→ Exercises:
• 1. Condense the paragraph of the specification that begins "Backend Stack" into one sentence, keeping each tool it names and the role that tool fills.
• 2. Write out the part of the specification that opens with the words "3. Technical Implementation" and closes with "CSS3, JavaScript (ES6+)", renaming "Swagger" as "ReDoc" throughout.

2. Frontend Development (HTML/CSS/JavaScript)

Create a responsive web interface with:

Main Dashboard:

  • File upload area for CSV data
  • Data preview table (first 10 rows)
  • Results visualization area

Key Features:

  • Data Upload: Drag-and-drop CSV upload with validation
  • Results Display:
    • Elasticity matrix heatmap (Marshallian, Hicksian, Expenditure)
    • Parameter estimates table (alpha, beta, gamma coefficients)
    • Theoretical restrictions check (adding-up, homogeneity, symmetry)
    • Download results as CSV/JSON
  • Visualizations:
    • Expenditure shares pie chart
    • Elasticity matrix heatmap with color coding
    • Expenditure elasticities bar chart
    • Cross-price elasticity network diagram

UI Requirements:

  • Clean, professional design
  • Mobile-responsive layout
  • Loading states and error handling
  • Real-time validation feedback

3. Technical Implementation

Backend Stack:

  • Framework: Any Python framework, for example FastAPI
  • Data Processing: Pandas, NumPy
  • ML Libraries: Scikit-learn, Statsmodels, or chosen method
  • Model Persistence: Pickle or Joblib
  • API Documentation: OpenAPI/Swagger

Frontend Stack:

  • Core: HTML5, CSS3, JavaScript (ES6+)
  • Styling: CSS Grid/Flexbox or Bootstrap
  • Charts: Chart.js, D3.js, or Plotly.js
  • HTTP Client: Fetch API or Axios

Optional Enhancements:

  • Database: SQLite for storing estimation results
  • Authentication: Basic user management
  • Caching: Redis for model caching
  • Docker: Containerization

4. Deliverables

Code Structure:

elasticity-app/
├── backend/
│   ├── app.py                 # Main FastAPI application
│   ├── models/
│   │   ├── elasticity_estimator.py
│   │   └── data_validator.py
│   ├── api/
│   │   ├── endpoints.py
│   │   └── schemas.py
│   └── requirements.txt
├── frontend/
│   ├── index.html
│   ├── styles/
│   │   └── main.css
│   ├── scripts/
│   │   ├── app.js
│   │   └── visualizations.js
│   └── assets/
└── README.md

5. Getting Started

  1. Fork the repository: ml-for-marketers-examples
  2. Study the examples: Focus on example_statsmodels_aids.py
  3. Run the examples: Ensure you understand the data flow and outputs
  4. Extract core logic: Create your estimation module
  5. Build the API: Implement the REST endpoints
  6. Create the frontend: Build the user interface
  7. Test thoroughly: Use the provided sample data

→ Material:
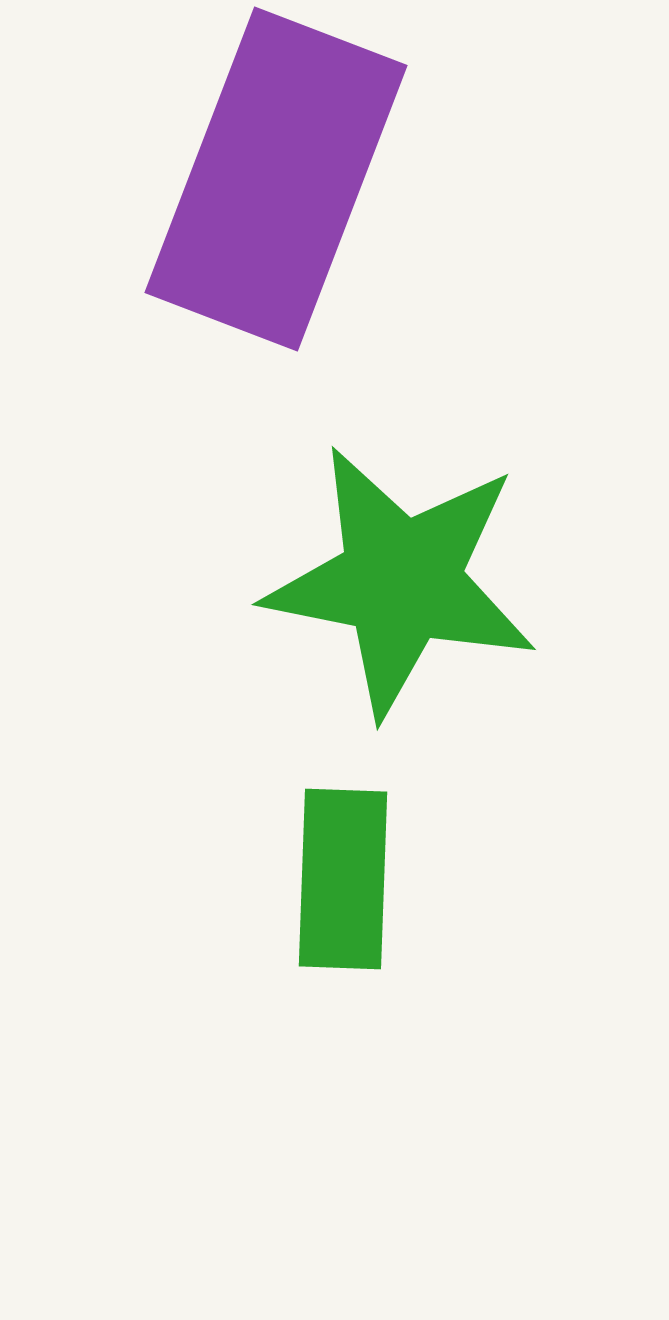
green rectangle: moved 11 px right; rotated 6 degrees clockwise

→ Task-by-task outputs:
• 1. The backend uses any Python framework such as FastAPI, Pandas and NumPy for data processing, Scikit-learn, Statsmodels or a chosen method for machine learning, Pickle or Joblib for model persistence, and OpenAPI/Swagger for API documentation.

• 2.
3. Technical Implementation

Backend Stack:

  • Framework: Any Python framework, for example FastAPI
  • Data Processing: Pandas, NumPy
  • ML Libraries: Scikit-learn, Statsmodels, or chosen method
  • Model Persistence: Pickle or Joblib
  • API Documentation: OpenAPI/ReDoc

Frontend Stack:

  • Core: HTML5, CSS3, JavaScript (ES6+)